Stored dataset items
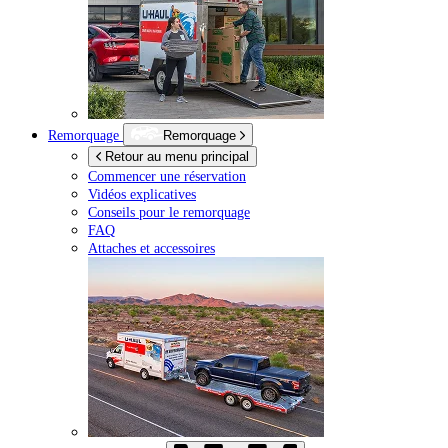
Remorquage
Remorquage
Retour au menu principal
Commencer une réservation
Vidéos explicatives
Conseils pour le remorquage
FAQ
Attaches et accessoires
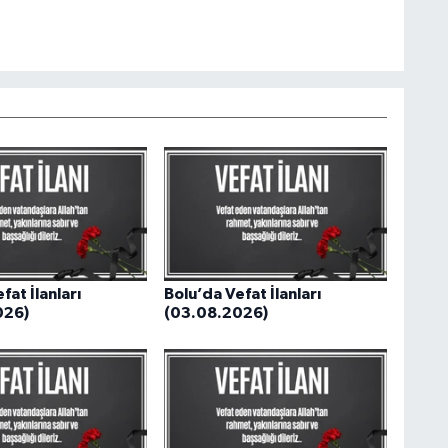
fat İlanları
Bolu’da Vefat İlanları
026)
(03.08.2026)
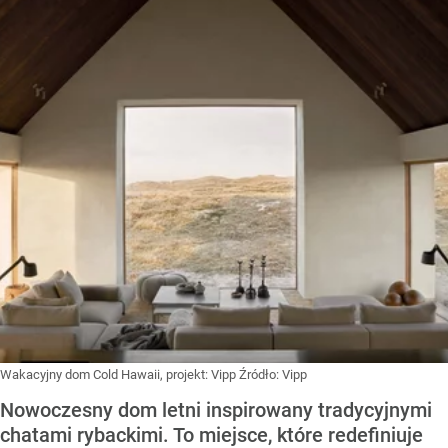
Wakacyjny dom Cold Hawaii, projekt: Vipp
Źródło:
Vipp
Nowoczesny dom letni inspirowany tradycyjnymi
chatami rybackimi. To miejsce, które redefiniuje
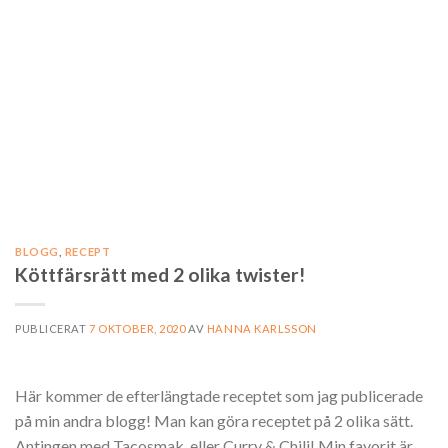
BLOGG
,
RECEPT
Köttfärsrätt med 2 olika twister!
PUBLICERAT
7 OKTOBER, 2020
AV
HANNA KARLSSON
Här kommer de efterlängtade receptet som jag publicerade
på min andra blogg! Man kan göra receptet på 2 olika sätt.
Antingen med Tacosmak, eller Curry & Chili! Min favorit är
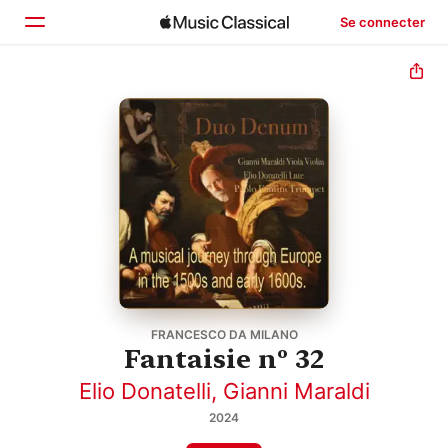
Se connecter
Accueil
Parcourir
Rechercher
FRANCESCO DA MILANO
Fantaisie nº 32
Elio Donatelli
,
Gianni Maraldi
2024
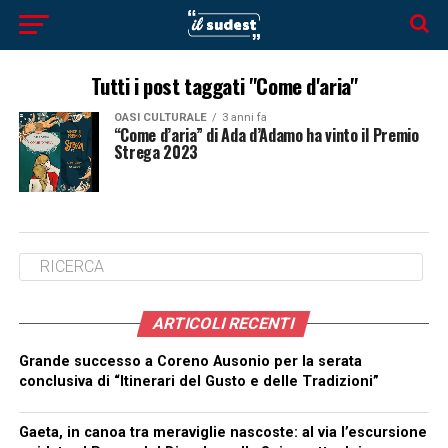
Tutti i post taggati "Come d'aria"
OASI CULTURALE
3 anni fa
“Come d’aria” di Ada d’Adamo ha vinto il Premio
Strega 2023
ARTICOLI RECENTI
Grande successo a Coreno Ausonio per la serata
conclusiva di “Itinerari del Gusto e delle Tradizioni”
Gaeta, in canoa tra meraviglie nascoste: al via l’escursione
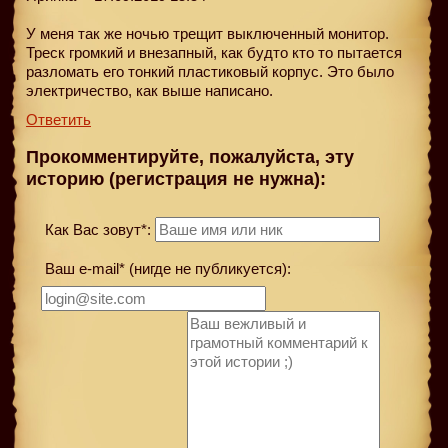
У меня так же ночью трещит выключенный монитор.
Треск громкий и внезапный, как будто кто то пытается
разломать его тонкий пластиковый корпус. Это было
электричество, как выше написано.
Ответить
Прокомментируйте, пожалуйста, эту
историю (регистрация не нужна):
Как Вас зовут*:
Ваш e-mail* (нигде не публикуется):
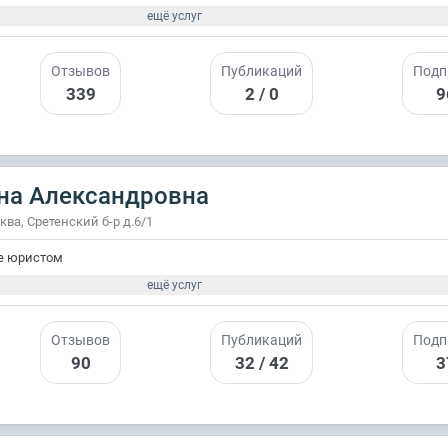
ещё услуг
Отзывов
Публикаций
Подп
339
2 / 0
9
на Александровна
сква, Сретенский б-р д.6/1
е юристом
ещё услуг
Отзывов
Публикаций
Подп
90
32 / 42
3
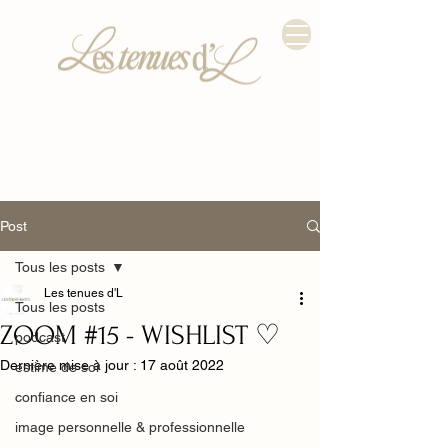
Post
Tous les posts
Les tenues d'L
Tous les posts
ZOOM #15 - WISHLIST ♡
podcast
Dernière mise à jour :
17 août 2022
estime de soi
confiance en soi
image personnelle & professionnelle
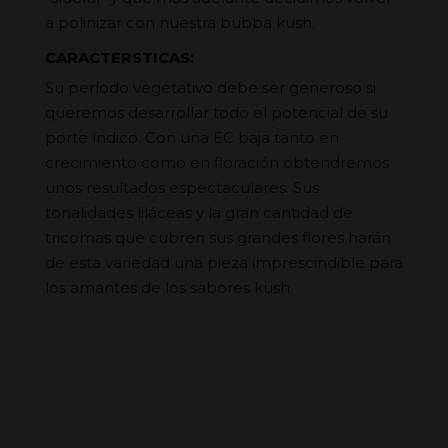
a polinizar con nuestra bubba kush.
CARACTERSTICAS:
Su período vegetativo debe ser generoso si
queremos desarrollar todo el potencial de su
porte índico. Con una EC baja tanto en
crecimiento como en floración obtendremos
unos resultados espectaculares. Sus
tonalidades liláceas y la gran cantidad de
tricomas que cubren sus grandes flores harán
de esta variedad una pieza imprescindible para
los amantes de los sabores kush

- _PROBLEM TO WORK ON_: Output each entry verbatim; none of the pictures should be included.

- _YOUR RESPONSE_:
Remorquage
Remorquage
Retour au menu principal
Commencer une réservation
Vidéos explicatives
Conseils pour le remorquage
FAQ
Attaches et accessoires
fat İlanları
Bolu’da Vefat İlanları
026)
(03.08.2026)
Wakacyjny dom Cold Hawaii, projekt: Vipp
Źródło:
Vipp
Nowoczesny dom letni inspirowany tradycyjnymi
chatami rybackimi. To miejsce, które redefiniuje
BLOGG
,
RECEPT
Köttfärsrätt med 2 olika twister!
PUBLICERAT
7 OKTOBER, 2020
AV
HANNA KARLSSON
Här kommer de efterlängtade receptet som jag publicerade
på min andra blogg! Man kan göra receptet på 2 olika sätt.
Antingen med Tacosmak, eller Curry & Chili! Min favorit är
Se connecter
Accueil
Parcourir
Rechercher
FRANCESCO DA MILANO
Fantaisie nº 32
Elio Donatelli
,
Gianni Maraldi
2024
Tutti i post taggati "Come d'aria"
OASI CULTURALE
3 anni fa
“Come d’aria” di Ada d’Adamo ha vinto il Premio
Strega 2023
ARTICOLI RECENTI
Grande successo a Coreno Ausonio per la serata
conclusiva di “Itinerari del Gusto e delle Tradizioni”
Gaeta, in canoa tra meraviglie nascoste: al via l’escursione
У меня так же ночью трещит выключенный монитор.
Треск громкий и внезапный, как будто кто то пытается
разломать его тонкий пластиковый корпус. Это было
электричество, как выше написано.
Ответить
Прокомментируйте, пожалуйста, эту
историю (регистрация не нужна):
Как Вас зовут*:
Ваш e-mail* (нигде не публикуется):
ещё услуг
Отзывов
Публикаций
Подп
339
2 / 0
9
на Александровна
сква, Сретенский б-р д.6/1
е юристом
ещё услуг
Отзывов
Публикаций
Подп
90
32 / 42
3
Post
Tous les posts
Les tenues d'L
Tous les posts
ZOOM #15 - WISHLIST ♡
podcast
Dernière mise à jour :
17 août 2022
estime de soi
confiance en soi
image personnelle & professionnelle
a polinizar con nuestra bubba kush.
CARACTERSTICAS:
Su período vegetativo debe ser generoso si
queremos desarrollar todo el potencial de su
porte índico. Con una EC baja tanto en
crecimiento como en floración obtendremos
unos resultados espectaculares. Sus
tonalidades liláceas y la gran cantidad de
tricomas que cubren sus grandes flores harán
de esta variedad una pieza imprescindible para
los amantes de los sabores kush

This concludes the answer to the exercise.